_Work request_. Restate the entries below exactly, and keep all images out of the answer.

_Given records_.
• • • • • • •

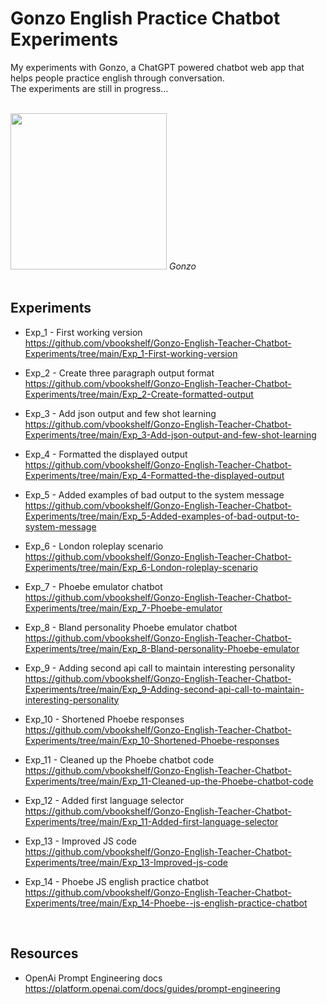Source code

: # Gonzo English Practice Chatbot Experiments
My experiments with Gonzo, a ChatGPT powered chatbot web app that helps people practice english through conversation.<br>
The experiments are still in progress...

<br>
<img src="https://github.com/vbookshelf/Gonzo-English-Teacher-Chatbot-Experiments/blob/main/images/gonzo1.png" width="250"></img>
<i>Gonzo</i><br>

<br>

## Experiments
- Exp_1 - First working version<br>
https://github.com/vbookshelf/Gonzo-English-Teacher-Chatbot-Experiments/tree/main/Exp_1-First-working-version

- Exp_2 - Create three paragraph output format<br>
https://github.com/vbookshelf/Gonzo-English-Teacher-Chatbot-Experiments/tree/main/Exp_2-Create-formatted-output

- Exp_3 - Add json output and few shot learning<br>
https://github.com/vbookshelf/Gonzo-English-Teacher-Chatbot-Experiments/tree/main/Exp_3-Add-json-output-and-few-shot-learning

- Exp_4 - Formatted the displayed output<br>
https://github.com/vbookshelf/Gonzo-English-Teacher-Chatbot-Experiments/tree/main/Exp_4-Formatted-the-displayed-output

- Exp_5 - Added examples of bad output to the system message<br>
https://github.com/vbookshelf/Gonzo-English-Teacher-Chatbot-Experiments/tree/main/Exp_5-Added-examples-of-bad-output-to-system-message

- Exp_6 - London roleplay scenario<br>
https://github.com/vbookshelf/Gonzo-English-Teacher-Chatbot-Experiments/tree/main/Exp_6-London-roleplay-scenario

- Exp_7 - Phoebe emulator chatbot<br>
https://github.com/vbookshelf/Gonzo-English-Teacher-Chatbot-Experiments/tree/main/Exp_7-Phoebe-emulator

- Exp_8 - Bland personality Phoebe emulator chatbot<br>
https://github.com/vbookshelf/Gonzo-English-Teacher-Chatbot-Experiments/tree/main/Exp_8-Bland-personality-Phoebe-emulator

- Exp_9 - Adding second api call to maintain interesting personality<br>
https://github.com/vbookshelf/Gonzo-English-Teacher-Chatbot-Experiments/tree/main/Exp_9-Adding-second-api-call-to-maintain-interesting-personality

- Exp_10 - Shortened Phoebe responses<br>
https://github.com/vbookshelf/Gonzo-English-Teacher-Chatbot-Experiments/tree/main/Exp_10-Shortened-Phoebe-responses

- Exp_11 - Cleaned up the Phoebe chatbot code<br>
https://github.com/vbookshelf/Gonzo-English-Teacher-Chatbot-Experiments/tree/main/Exp_11-Cleaned-up-the-Phoebe-chatbot-code

- Exp_12 - Added first language selector<br>
https://github.com/vbookshelf/Gonzo-English-Teacher-Chatbot-Experiments/tree/main/Exp_11-Added-first-language-selector

- Exp_13 - Improved JS code<br>
https://github.com/vbookshelf/Gonzo-English-Teacher-Chatbot-Experiments/tree/main/Exp_13-Improved-js-code

- Exp_14 - Phoebe JS english practice chatbot<br>
https://github.com/vbookshelf/Gonzo-English-Teacher-Chatbot-Experiments/tree/main/Exp_14-Phoebe--js-english-practice-chatbot

<br>

## Resources
- OpenAi Prompt Engineering docs<br>
https://platform.openai.com/docs/guides/prompt-engineering
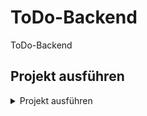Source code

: # ToDo-Backend
ToDo-Backend

## Projekt ausführen
<details closed>
    <summary>Projekt ausführen</summary>
    
    copy env .env

    composer install

    composer update

    php spark db:create cars

    php spark migrate

    php spark db:seed cars

    php spark serve
</details>
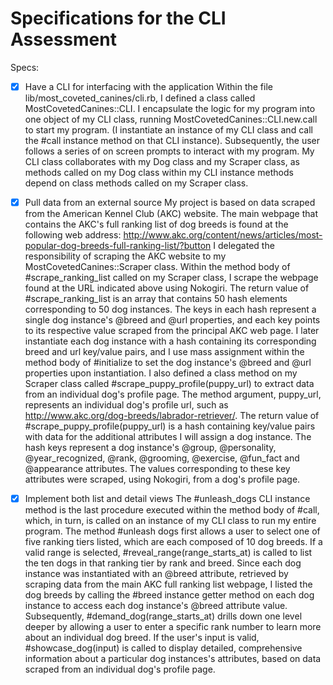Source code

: # Specifications for the CLI Assessment

Specs:
- [x] Have a CLI for interfacing with the application
Within the file lib/most_coveted_canines/cli.rb, I defined a class called MostCovetedCanines::CLI. I encapsulate the logic for my program into one object of my CLI class, running MostCovetedCanines::CLI.new.call to start my program. (I instantiate an instance of my CLI class and call the #call instance method on that CLI instance). Subsequently, the user follows a series of on screen prompts to interact with my program. My CLI class collaborates with my Dog class and my Scraper class, as methods called on my Dog class within my CLI instance methods depend on class methods called on my Scraper class.

- [x] Pull data from an external source
My project is based on data scraped from the American Kennel Club (AKC) website. The main webpage that contains the AKC's full ranking list of dog breeds is found at the following web address: http://www.akc.org/content/news/articles/most-popular-dog-breeds-full-ranking-list/?button
I delegated the responsibility of scraping the AKC website to my MostCovetedCanines::Scraper class. Within the method body of #scrape_ranking_list called on my Scraper class, I scrape the webpage found at the URL indicated above using Nokogiri. The return value of #scrape_ranking_list is an array that contains 50 hash elements corresponding to 50 dog instances. The keys in each hash represent a single dog instance's @breed and @url properties, and each key points to its respective value scraped from the principal AKC web page. I later instantiate each dog instance with a hash containing its corresponding breed and url key/value pairs, and I use mass assignment within the method body of #initialize to set the dog instance's @breed and @url properties upon instantiation. I also defined a class method on my Scraper class called #scrape_puppy_profile(puppy_url) to extract data from an individual dog's profile page. The method argument, puppy_url, represents an individual dog's profile url, such as http://www.akc.org/dog-breeds/labrador-retriever/. The return value of #scrape_puppy_profile(puppy_url) is a hash containing key/value pairs with data for the additional attributes I will assign a dog instance. The hash keys represent a dog instance's @group, @personality, @year_recognized, @rank, @grooming, @exercise, @fun_fact and @appearance attributes. The values corresponding to these key attributes were scraped, using Nokogiri, from a dog's profile page.

- [x] Implement both list and detail views
The #unleash_dogs CLI instance method is the last procedure executed within the method body of #call, which, in turn, is called on an instance of my CLI class to run my entire program. The method #unleash dogs first allows a user to select one of five ranking tiers listed, which are each composed of 10 dog breeds. If a valid range is selected, #reveal_range(range_starts_at) is called to list the ten dogs in that ranking tier by rank and breed. Since each dog instance was instantiated with an @breed attribute, retrieved by scraping data from the main AKC full ranking list webpage, I listed the dog breeds by calling the #breed instance getter method on each dog instance to access each dog instance's @breed attribute value. Subsequently, #demand_dog(range_starts_at) drills down one level deeper by allowing a user to enter a specific rank number to learn more about an individual dog breed. If the user's input is valid, #showcase_dog(input) is called to display detailed, comprehensive information about a particular dog instances's attributes, based on data scraped from an individual dog's profile page.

• • • • • • •

_Answer below_.
Source code

: # Gonzo English Practice Chatbot Experiments
My experiments with Gonzo, a ChatGPT powered chatbot web app that helps people practice english through conversation.<br>
The experiments are still in progress...

<br>
<img src="https://github.com/vbookshelf/Gonzo-English-Teacher-Chatbot-Experiments/blob/main/images/gonzo1.png" width="250"></img>
<i>Gonzo</i><br>

<br>

## Experiments
- Exp_1 - First working version<br>
https://github.com/vbookshelf/Gonzo-English-Teacher-Chatbot-Experiments/tree/main/Exp_1-First-working-version

- Exp_2 - Create three paragraph output format<br>
https://github.com/vbookshelf/Gonzo-English-Teacher-Chatbot-Experiments/tree/main/Exp_2-Create-formatted-output

- Exp_3 - Add json output and few shot learning<br>
https://github.com/vbookshelf/Gonzo-English-Teacher-Chatbot-Experiments/tree/main/Exp_3-Add-json-output-and-few-shot-learning

- Exp_4 - Formatted the displayed output<br>
https://github.com/vbookshelf/Gonzo-English-Teacher-Chatbot-Experiments/tree/main/Exp_4-Formatted-the-displayed-output

- Exp_5 - Added examples of bad output to the system message<br>
https://github.com/vbookshelf/Gonzo-English-Teacher-Chatbot-Experiments/tree/main/Exp_5-Added-examples-of-bad-output-to-system-message

- Exp_6 - London roleplay scenario<br>
https://github.com/vbookshelf/Gonzo-English-Teacher-Chatbot-Experiments/tree/main/Exp_6-London-roleplay-scenario

- Exp_7 - Phoebe emulator chatbot<br>
https://github.com/vbookshelf/Gonzo-English-Teacher-Chatbot-Experiments/tree/main/Exp_7-Phoebe-emulator

- Exp_8 - Bland personality Phoebe emulator chatbot<br>
https://github.com/vbookshelf/Gonzo-English-Teacher-Chatbot-Experiments/tree/main/Exp_8-Bland-personality-Phoebe-emulator

- Exp_9 - Adding second api call to maintain interesting personality<br>
https://github.com/vbookshelf/Gonzo-English-Teacher-Chatbot-Experiments/tree/main/Exp_9-Adding-second-api-call-to-maintain-interesting-personality

- Exp_10 - Shortened Phoebe responses<br>
https://github.com/vbookshelf/Gonzo-English-Teacher-Chatbot-Experiments/tree/main/Exp_10-Shortened-Phoebe-responses

- Exp_11 - Cleaned up the Phoebe chatbot code<br>
https://github.com/vbookshelf/Gonzo-English-Teacher-Chatbot-Experiments/tree/main/Exp_11-Cleaned-up-the-Phoebe-chatbot-code

- Exp_12 - Added first language selector<br>
https://github.com/vbookshelf/Gonzo-English-Teacher-Chatbot-Experiments/tree/main/Exp_11-Added-first-language-selector

- Exp_13 - Improved JS code<br>
https://github.com/vbookshelf/Gonzo-English-Teacher-Chatbot-Experiments/tree/main/Exp_13-Improved-js-code

- Exp_14 - Phoebe JS english practice chatbot<br>
https://github.com/vbookshelf/Gonzo-English-Teacher-Chatbot-Experiments/tree/main/Exp_14-Phoebe--js-english-practice-chatbot

<br>

## Resources
- OpenAi Prompt Engineering docs<br>
https://platform.openai.com/docs/guides/prompt-engineering
Source code

: # ToDo-Backend
ToDo-Backend

## Projekt ausführen
<details closed>
    <summary>Projekt ausführen</summary>
    
    copy env .env

    composer install

    composer update

    php spark db:create cars

    php spark migrate

    php spark db:seed cars

    php spark serve
</details>
Source code

: # Specifications for the CLI Assessment

Specs:
- [x] Have a CLI for interfacing with the application
Within the file lib/most_coveted_canines/cli.rb, I defined a class called MostCovetedCanines::CLI. I encapsulate the logic for my program into one object of my CLI class, running MostCovetedCanines::CLI.new.call to start my program. (I instantiate an instance of my CLI class and call the #call instance method on that CLI instance). Subsequently, the user follows a series of on screen prompts to interact with my program. My CLI class collaborates with my Dog class and my Scraper class, as methods called on my Dog class within my CLI instance methods depend on class methods called on my Scraper class.

- [x] Pull data from an external source
My project is based on data scraped from the American Kennel Club (AKC) website. The main webpage that contains the AKC's full ranking list of dog breeds is found at the following web address: http://www.akc.org/content/news/articles/most-popular-dog-breeds-full-ranking-list/?button
I delegated the responsibility of scraping the AKC website to my MostCovetedCanines::Scraper class. Within the method body of #scrape_ranking_list called on my Scraper class, I scrape the webpage found at the URL indicated above using Nokogiri. The return value of #scrape_ranking_list is an array that contains 50 hash elements corresponding to 50 dog instances. The keys in each hash represent a single dog instance's @breed and @url properties, and each key points to its respective value scraped from the principal AKC web page. I later instantiate each dog instance with a hash containing its corresponding breed and url key/value pairs, and I use mass assignment within the method body of #initialize to set the dog instance's @breed and @url properties upon instantiation. I also defined a class method on my Scraper class called #scrape_puppy_profile(puppy_url) to extract data from an individual dog's profile page. The method argument, puppy_url, represents an individual dog's profile url, such as http://www.akc.org/dog-breeds/labrador-retriever/. The return value of #scrape_puppy_profile(puppy_url) is a hash containing key/value pairs with data for the additional attributes I will assign a dog instance. The hash keys represent a dog instance's @group, @personality, @year_recognized, @rank, @grooming, @exercise, @fun_fact and @appearance attributes. The values corresponding to these key attributes were scraped, using Nokogiri, from a dog's profile page.

- [x] Implement both list and detail views
The #unleash_dogs CLI instance method is the last procedure executed within the method body of #call, which, in turn, is called on an instance of my CLI class to run my entire program. The method #unleash dogs first allows a user to select one of five ranking tiers listed, which are each composed of 10 dog breeds. If a valid range is selected, #reveal_range(range_starts_at) is called to list the ten dogs in that ranking tier by rank and breed. Since each dog instance was instantiated with an @breed attribute, retrieved by scraping data from the main AKC full ranking list webpage, I listed the dog breeds by calling the #breed instance getter method on each dog instance to access each dog instance's @breed attribute value. Subsequently, #demand_dog(range_starts_at) drills down one level deeper by allowing a user to enter a specific rank number to learn more about an individual dog breed. If the user's input is valid, #showcase_dog(input) is called to display detailed, comprehensive information about a particular dog instances's attributes, based on data scraped from an individual dog's profile page.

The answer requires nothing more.